Retype, without any change, the lines starting at the one that contains "s – ឈុតផ្លែតារ៉ូញី" and ending at the one that contains "Uvedená cena je vč. DPH.", with both of those lines included.

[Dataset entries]
"""
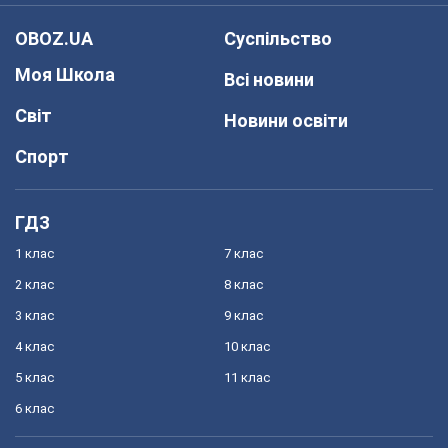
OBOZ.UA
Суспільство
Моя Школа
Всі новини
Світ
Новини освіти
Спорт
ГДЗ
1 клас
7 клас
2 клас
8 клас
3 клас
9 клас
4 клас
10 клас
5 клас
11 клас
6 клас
"""
"""
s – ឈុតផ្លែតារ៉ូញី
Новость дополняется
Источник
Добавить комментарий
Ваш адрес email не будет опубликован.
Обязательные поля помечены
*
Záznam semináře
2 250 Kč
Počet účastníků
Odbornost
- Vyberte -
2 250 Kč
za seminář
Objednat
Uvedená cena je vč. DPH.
"""
## Task response
s – ឈុតផ្លែតារ៉ូញី
Новость дополняется
Источник
Добавить комментарий
Ваш адрес email не будет опубликован.
Обязательные поля помечены
*
Záznam semináře
2 250 Kč
Počet účastníků
Odbornost
- Vyberte -
2 250 Kč
za seminář
Objednat
Uvedená cena je vč. DPH.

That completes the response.